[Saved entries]
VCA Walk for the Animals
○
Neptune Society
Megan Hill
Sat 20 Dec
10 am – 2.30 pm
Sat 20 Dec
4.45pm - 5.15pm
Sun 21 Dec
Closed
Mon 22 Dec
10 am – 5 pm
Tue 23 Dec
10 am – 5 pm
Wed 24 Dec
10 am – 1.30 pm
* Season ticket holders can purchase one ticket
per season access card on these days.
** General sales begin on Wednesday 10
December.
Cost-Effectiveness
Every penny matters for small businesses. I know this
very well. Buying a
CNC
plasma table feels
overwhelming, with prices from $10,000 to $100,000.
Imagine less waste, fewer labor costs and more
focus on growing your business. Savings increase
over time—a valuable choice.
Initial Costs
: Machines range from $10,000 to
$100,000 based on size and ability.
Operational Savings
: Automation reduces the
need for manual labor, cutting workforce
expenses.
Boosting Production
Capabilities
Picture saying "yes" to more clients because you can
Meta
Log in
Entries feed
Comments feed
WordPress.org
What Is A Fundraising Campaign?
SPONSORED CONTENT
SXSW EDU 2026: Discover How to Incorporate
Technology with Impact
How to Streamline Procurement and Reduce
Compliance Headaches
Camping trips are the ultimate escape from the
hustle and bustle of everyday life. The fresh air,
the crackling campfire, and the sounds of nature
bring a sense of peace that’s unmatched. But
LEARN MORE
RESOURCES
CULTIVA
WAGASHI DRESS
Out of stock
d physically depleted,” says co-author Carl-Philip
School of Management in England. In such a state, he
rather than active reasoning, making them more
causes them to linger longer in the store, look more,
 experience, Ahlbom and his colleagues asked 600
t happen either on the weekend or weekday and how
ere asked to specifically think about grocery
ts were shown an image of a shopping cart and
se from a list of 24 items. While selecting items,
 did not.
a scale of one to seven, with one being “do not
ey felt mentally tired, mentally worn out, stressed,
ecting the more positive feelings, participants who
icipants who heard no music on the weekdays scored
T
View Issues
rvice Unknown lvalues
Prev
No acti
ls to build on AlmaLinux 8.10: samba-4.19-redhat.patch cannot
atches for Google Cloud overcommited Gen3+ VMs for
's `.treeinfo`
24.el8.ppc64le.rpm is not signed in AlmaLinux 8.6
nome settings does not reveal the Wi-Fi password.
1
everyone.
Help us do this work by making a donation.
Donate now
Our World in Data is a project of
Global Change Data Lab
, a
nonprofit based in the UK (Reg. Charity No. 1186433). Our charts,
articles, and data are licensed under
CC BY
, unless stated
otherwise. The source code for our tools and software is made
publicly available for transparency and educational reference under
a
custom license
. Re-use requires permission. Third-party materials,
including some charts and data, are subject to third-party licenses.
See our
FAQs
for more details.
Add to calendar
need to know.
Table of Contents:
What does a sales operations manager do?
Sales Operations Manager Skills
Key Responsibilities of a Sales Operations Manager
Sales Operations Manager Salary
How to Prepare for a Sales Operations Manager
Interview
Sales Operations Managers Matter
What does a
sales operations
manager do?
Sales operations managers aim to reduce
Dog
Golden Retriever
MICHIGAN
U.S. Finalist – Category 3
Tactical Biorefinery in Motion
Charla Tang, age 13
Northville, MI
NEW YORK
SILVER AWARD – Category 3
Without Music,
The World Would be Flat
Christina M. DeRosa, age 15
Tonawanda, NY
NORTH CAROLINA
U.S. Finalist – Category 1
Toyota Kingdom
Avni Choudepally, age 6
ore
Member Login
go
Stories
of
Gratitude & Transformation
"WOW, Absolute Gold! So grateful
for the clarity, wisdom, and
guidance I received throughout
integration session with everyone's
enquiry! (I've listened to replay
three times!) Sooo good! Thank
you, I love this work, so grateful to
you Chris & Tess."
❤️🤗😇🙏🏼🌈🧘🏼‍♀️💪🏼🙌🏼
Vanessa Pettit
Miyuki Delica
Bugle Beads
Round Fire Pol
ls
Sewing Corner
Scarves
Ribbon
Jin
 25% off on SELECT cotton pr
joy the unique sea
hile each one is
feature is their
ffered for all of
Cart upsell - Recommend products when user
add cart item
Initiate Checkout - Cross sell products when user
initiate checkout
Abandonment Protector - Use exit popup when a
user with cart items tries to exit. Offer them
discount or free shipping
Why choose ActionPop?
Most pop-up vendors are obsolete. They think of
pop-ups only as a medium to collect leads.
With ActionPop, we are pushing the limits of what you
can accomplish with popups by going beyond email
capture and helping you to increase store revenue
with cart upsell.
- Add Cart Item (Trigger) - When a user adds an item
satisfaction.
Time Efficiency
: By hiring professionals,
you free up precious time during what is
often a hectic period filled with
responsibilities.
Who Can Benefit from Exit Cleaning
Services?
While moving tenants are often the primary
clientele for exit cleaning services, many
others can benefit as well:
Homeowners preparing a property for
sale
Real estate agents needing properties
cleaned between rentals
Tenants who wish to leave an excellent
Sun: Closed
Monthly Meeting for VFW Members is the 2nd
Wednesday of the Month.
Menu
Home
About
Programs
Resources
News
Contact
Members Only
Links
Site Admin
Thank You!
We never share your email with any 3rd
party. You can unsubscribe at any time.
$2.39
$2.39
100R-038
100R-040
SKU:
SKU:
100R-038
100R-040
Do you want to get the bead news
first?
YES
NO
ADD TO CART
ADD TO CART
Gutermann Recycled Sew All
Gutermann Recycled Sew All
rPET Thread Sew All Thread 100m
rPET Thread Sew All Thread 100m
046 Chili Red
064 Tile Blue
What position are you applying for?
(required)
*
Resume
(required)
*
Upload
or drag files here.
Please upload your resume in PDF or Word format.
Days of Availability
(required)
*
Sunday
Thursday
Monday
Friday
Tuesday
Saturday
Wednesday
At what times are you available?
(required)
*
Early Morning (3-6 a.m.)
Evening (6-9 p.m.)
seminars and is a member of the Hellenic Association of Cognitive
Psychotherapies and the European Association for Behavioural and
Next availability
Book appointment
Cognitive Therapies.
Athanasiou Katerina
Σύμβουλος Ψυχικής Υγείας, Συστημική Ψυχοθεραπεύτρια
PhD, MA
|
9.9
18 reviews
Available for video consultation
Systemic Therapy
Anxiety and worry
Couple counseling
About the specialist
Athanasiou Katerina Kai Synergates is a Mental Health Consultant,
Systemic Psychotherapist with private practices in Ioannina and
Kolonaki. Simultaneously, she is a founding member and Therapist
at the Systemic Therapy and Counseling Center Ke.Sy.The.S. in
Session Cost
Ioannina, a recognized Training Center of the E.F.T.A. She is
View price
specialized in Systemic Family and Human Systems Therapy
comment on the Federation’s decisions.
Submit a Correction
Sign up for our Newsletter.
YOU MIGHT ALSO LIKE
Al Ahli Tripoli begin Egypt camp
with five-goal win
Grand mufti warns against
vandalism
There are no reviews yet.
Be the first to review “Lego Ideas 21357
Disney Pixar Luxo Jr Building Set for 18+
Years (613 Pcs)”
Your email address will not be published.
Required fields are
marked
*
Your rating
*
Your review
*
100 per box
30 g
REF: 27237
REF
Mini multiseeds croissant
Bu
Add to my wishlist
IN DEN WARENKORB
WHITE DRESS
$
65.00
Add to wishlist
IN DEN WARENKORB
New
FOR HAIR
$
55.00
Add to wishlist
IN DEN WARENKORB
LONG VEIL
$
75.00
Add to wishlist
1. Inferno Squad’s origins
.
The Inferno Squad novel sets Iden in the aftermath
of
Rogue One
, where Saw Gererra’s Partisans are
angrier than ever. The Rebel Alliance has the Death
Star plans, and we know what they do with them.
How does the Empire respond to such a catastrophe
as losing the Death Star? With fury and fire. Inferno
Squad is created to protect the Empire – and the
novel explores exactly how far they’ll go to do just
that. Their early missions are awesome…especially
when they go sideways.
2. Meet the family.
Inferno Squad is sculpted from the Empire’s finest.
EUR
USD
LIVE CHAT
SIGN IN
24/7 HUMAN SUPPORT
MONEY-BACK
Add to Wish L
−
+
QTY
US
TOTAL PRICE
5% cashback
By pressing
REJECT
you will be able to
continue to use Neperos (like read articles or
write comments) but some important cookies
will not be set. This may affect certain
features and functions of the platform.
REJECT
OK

Task prompt » Copy the rows word for word, from the first line through the line containing "purchase one ticket". Include both of those lines.

Problem solution »
VCA Walk for the Animals
○
Neptune Society
Megan Hill
Sat 20 Dec
10 am – 2.30 pm
Sat 20 Dec
4.45pm - 5.15pm
Sun 21 Dec
Closed
Mon 22 Dec
10 am – 5 pm
Tue 23 Dec
10 am – 5 pm
Wed 24 Dec
10 am – 1.30 pm
* Season ticket holders can purchase one ticket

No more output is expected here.